The AP provided 53 pages of leaked emails to Broidy’s lawyers. A second attorney, David Camel, listed one email as fraudulent and declined to elaborate. Neither lawyer provided evidence of fabrication. Nader’s lawyer, Kathryn Ruemmler, declined comment.
The AP conducted an exhaustive review of the emails and documents, checking their content with dozens of sources, and determined they tracked closely with real events, including efforts to cultivate the princes and lobby Congress and the White House against Qatar, which the partners called “the snake.”
In Washington, lobbying in pursuit of personal gain is nothing new — Trump himself turned the incestuous culture into a rallying cry when he promised to “drain the swamp.” Broidy’s push to alter U.S. policy in the Middle East and reap a fortune for himself shows that one of the president’s top money men found the swamp as navigable as ever with Trump in office.
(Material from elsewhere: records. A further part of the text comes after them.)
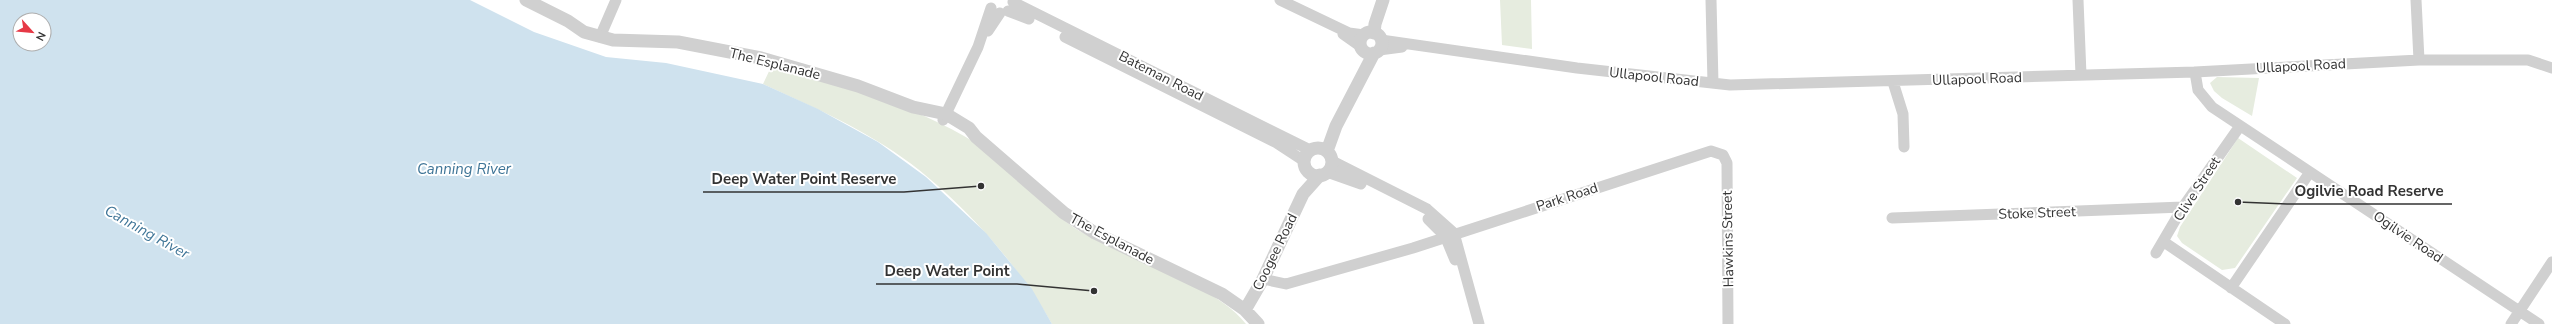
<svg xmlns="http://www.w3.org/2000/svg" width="2552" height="324" font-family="'Nunito Sans',sans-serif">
	<rect width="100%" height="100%" fill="#fff"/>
	<path fill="#e6ecdf" d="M1500,0h31l1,49 -30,-4z
		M772,65c73,23 154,42 217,87 30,22 53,54 84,75 46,30 141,55 173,97h-194c-39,-68 -107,-143 -175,-183 -36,-22 -75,-39 -114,-57z
		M2217,77l42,1 -7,38 -30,-18 -8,-7 -4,-8z
		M2238,138l59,40 -62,90 -13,2 -40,-27 -5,-7 3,-9z"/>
	<path fill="#cfe2ee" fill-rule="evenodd" d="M0,0h470l64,32 72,25 60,6 97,21 55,25 60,33 48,35 60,56 46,56 20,35h-1052zM20,20h24v24h-24z"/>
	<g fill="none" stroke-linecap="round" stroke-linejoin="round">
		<path stroke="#d0d0d0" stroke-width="11" d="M1280,0l69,33 15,2
			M1711,0l2,83
			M2078,0l3,75
			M2416,0l3,60
			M1013,2l297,148
			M1008,11l21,8
			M988,31l12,-18
			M1343,34l17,12
			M600,37l16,-37
			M1065,37l210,105 29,19
			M1381,40l196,28 153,17 465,-13 224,-12h109l24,8
			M1379,50l23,-3
			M2195,72l3,18 14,17 327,217
			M1893,82l10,32 1,33
			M943,120l35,-73 13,-39
			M1332,161l95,48 27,24 25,91
			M1327,172l34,12
			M1892,218l291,-11
			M1428,219l17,17 10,24
			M2164,242l121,82
			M2156,253l27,-46 57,-81
			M1263,279l23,5 127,-36 298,-97 12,4 4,8 1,161
			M2231,288l79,-116
			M2511,324l41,-62"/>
		<path stroke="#d0d0d0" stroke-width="13" d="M526,0l42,21 16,11 29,8 65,2 83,16 97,28 55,21 33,7 23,14 7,9 88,76 31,20 127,61 23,16 13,14
			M1360 43a11 11 0 1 1 22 0a11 11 0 1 1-22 0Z
			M1374,33l1,-9 8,-24
			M1304 162a14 14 0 1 1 28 0a14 14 0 1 1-28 0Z
			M1327,151l9,-25 38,-73
			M1245,310l18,-31 40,-85 17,-19"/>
	</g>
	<g text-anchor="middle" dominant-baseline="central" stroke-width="4" stroke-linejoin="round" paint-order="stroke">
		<g font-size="14" fill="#333" stroke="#fff">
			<text transform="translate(775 64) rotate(14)">The Esplanade</text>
			<text transform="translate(2301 66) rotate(-3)">Ullapool Road</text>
			<text transform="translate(1161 76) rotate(27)">Bateman Road</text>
			<text transform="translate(1654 77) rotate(6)">Ullapool Road</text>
			<text transform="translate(1977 79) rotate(-2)">Ullapool Road</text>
			<text transform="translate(2197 189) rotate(-57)">Clive Street</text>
			<text transform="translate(1567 197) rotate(-18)">Park Road</text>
			<text transform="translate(2037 213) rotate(-2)">Stoke Street</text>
			<text transform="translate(2408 237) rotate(34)">Ogilvie Road</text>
			<text transform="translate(1112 239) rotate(28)">The Esplanade</text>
			<text transform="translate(1728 239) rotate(-91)">Hawkins Street</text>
			<text transform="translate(1275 252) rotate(-64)">Coogee Road</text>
		</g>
		<g font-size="15" font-style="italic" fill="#3f7597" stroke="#fff">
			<text x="464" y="169">Canning River</text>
			<text transform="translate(147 232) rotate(29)">Canning River</text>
		</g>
	</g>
	<path fill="none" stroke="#333" stroke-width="1.5" d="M981 186L904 192H703M2238 202L2287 204H2452M1094 291L1017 284H876"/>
	<g fill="#333" stroke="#fff" stroke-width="1.5">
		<circle cx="981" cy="186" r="4"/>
		<circle cx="2238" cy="202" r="4"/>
		<circle cx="1094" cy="291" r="4"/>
	</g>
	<g font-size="15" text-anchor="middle" font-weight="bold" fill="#333" stroke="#fff" stroke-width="4" stroke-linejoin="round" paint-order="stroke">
		<text x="804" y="184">Deep Water Point Reserve</text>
		<text x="2369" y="196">Ogilvie Road Reserve</text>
		<text x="947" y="276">Deep Water Point</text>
	</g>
	<g transform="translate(32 32) rotate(117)"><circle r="19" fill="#ffffff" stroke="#adadad"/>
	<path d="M0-3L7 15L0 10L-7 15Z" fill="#e63946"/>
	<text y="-6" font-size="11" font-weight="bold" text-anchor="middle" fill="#333333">N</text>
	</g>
</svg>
Broidy’s company ultimately won an intelligence contract with the UAE worth more than $200 million that could be extended to $600 million, according to one email. Efforts to win an even larger contract from Saudi Arabia fell through.
Nader later drew the attention of special counsel Robert Mueller. His investigators confronted Nader in January hours after the plan with Broidy bore fruit — a $ 36- million wire transfer from the UAE. Nader is now cooperating with Mueller’s team.